The Banque Laurentienne or Laurentian Bank logo is pictured Tuesday, June 21, 2016 in Montreal. THE CANADIAN PRESS/Paul Chiasson
MONTREAL — Laurentian Bank’s chief executive says the problems discovered with some of its mortgage portfolios sold to unidentified purchasers largely involved loans which were "misflagged" and it has not found any evidence of wilful wrongdoing.
Chief executive Francois Desjardins told the Business News Network on Wednesday said the "misflagged" loans were not the type that the purchaser wanted and due to a problem with the bank’s process.
He added that for a "small percentage" of the portfolio, the issues involved a failure to obtain or properly store documentation such as proof of income needed to adjudicate the loan.
And "to a lesser extent," he said Laurentian found "client misrepresentation" which involved embellishing their assets or revenue.
Desjardins said it is the bank’s job to confirm that the information is correct, but because no wilful wrongdoing such as internal fraud was found, no employees will be dismissed.
"Of course, through performance management, some people are going to own this. Including me," he told BNN. "You know, the buck stops with me, and this happened under my watch… Going forward, we’ve already put in place some quality control measures to improve all that."
Desjardins’ comments came a day after the Montreal-based bank (TSX:LB) revealed the issues in its annual report and said it planned to repurchase as much as $304 million of problematic mortgages.
Laurentian shares fell on the news, which came hours after it reported a dividend hike and better than expected fiscal fourth-quarter profits of $58.6 million, up from $18.4 million a year ago.
The bank noted in its annual report Tuesday that "no employees were implicated in any misrepresentations and the documentation issues appear to have been unintentional."
Once audits are complete and purchasers are consulted, Laurentian will buy back at least $89 million of affected mortgages discovered through an audit of $655 million in B2B Bank mortgages that were sold to one unnamed third party, it said.
Laurentian added that as of Nov. 1, it has enhanced its quality control functions and underwriting procedures, "including introducing new internal monitoring processes and reorganizing employees who deal with mortgage intake and processing."

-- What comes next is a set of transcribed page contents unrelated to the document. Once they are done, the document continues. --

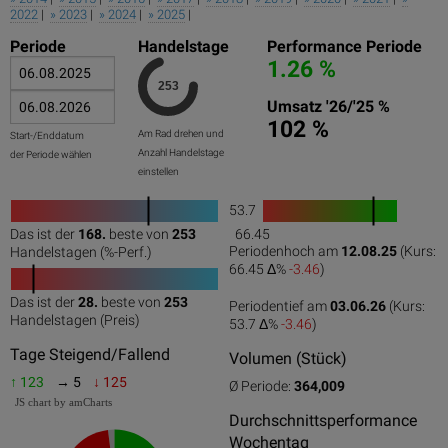
2022
|
» 2023
|
» 2024
|
» 2025
|
Periode
Handelstage
Performance Periode
1.26 %
Umsatz '26/'25 %
102 %
Am Rad drehen und
Start-/Enddatum
Anzahl Handelstage
der Periode wählen
einstellen
53.7
1
Das ist der
168.
beste von
253
66.45
0
50
100
0
100
Periodenhoch am
12.08.25
(Kurs:
Handelstagen (%-Perf.)
66.45 Δ%
-3.46
)
Das ist der
28.
beste von
253
Periodentief am
03.06.26
(Kurs:
0
50
100
Handelstagen (Preis)
53.7 Δ%
-3.46
)
Tage Steigend/Fallend
Volumen (Stück)
↑ 123
→ 5
↓ 125
Ø Periode:
364,009
JS chart by amCharts
Durchschnittsperformance
Wochentag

The news comes after alternative mortgage lender Home Capital Group Inc. earlier this year faced accusations of misleading disclosure to investors about the impact of severing ties with some affiliated brokers accused of fraud, allegations which have since been settled.
Desjardins told BNN Wednesday that it did not come forward with its discovery sooner because the $304 million in problematic loans it may buy back represents less than half a per cent of the total mortgage book of the bank, and is not material to investors.

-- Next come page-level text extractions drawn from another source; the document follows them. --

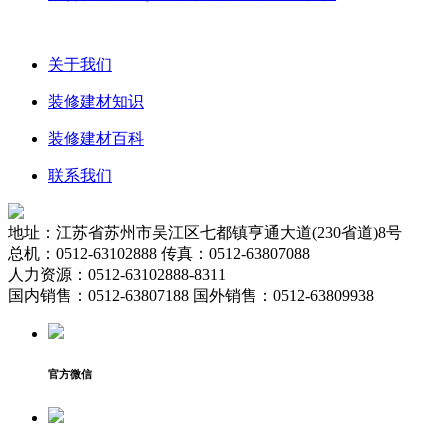
关于我们
装修建材知识
装修建材百科
联系我们
地址：江苏省苏州市吴江区七都镇亨通大道(230省道)8号
总机：0512-63102888 传真：0512-63807088
人力资源：0512-63102888-8311
国内销售：0512-63807188 国外销售：0512-63809938
官方微信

All the mortgages to be repurchased are "performing in line" with the bank’s overall mortgage portfolio, he added.
CIBC World Markets analyst Robert Sedran said one of its concerns about Laurentian’s pace of transformation recently "has been the associated operational risk that comes with this much change this quickly."
He added that it is unclear that the transformation plan and "errors and misstatements" in the bank’s mortgage book are in any way linked, but the "operational risk on display is troublesome nonetheless."
"At this time, we have no reason to believe there is a credit problem that will stem from these issues, but we take little comfort in that statement considering the importance of these risks," Sedran told clients in a research note Tuesday.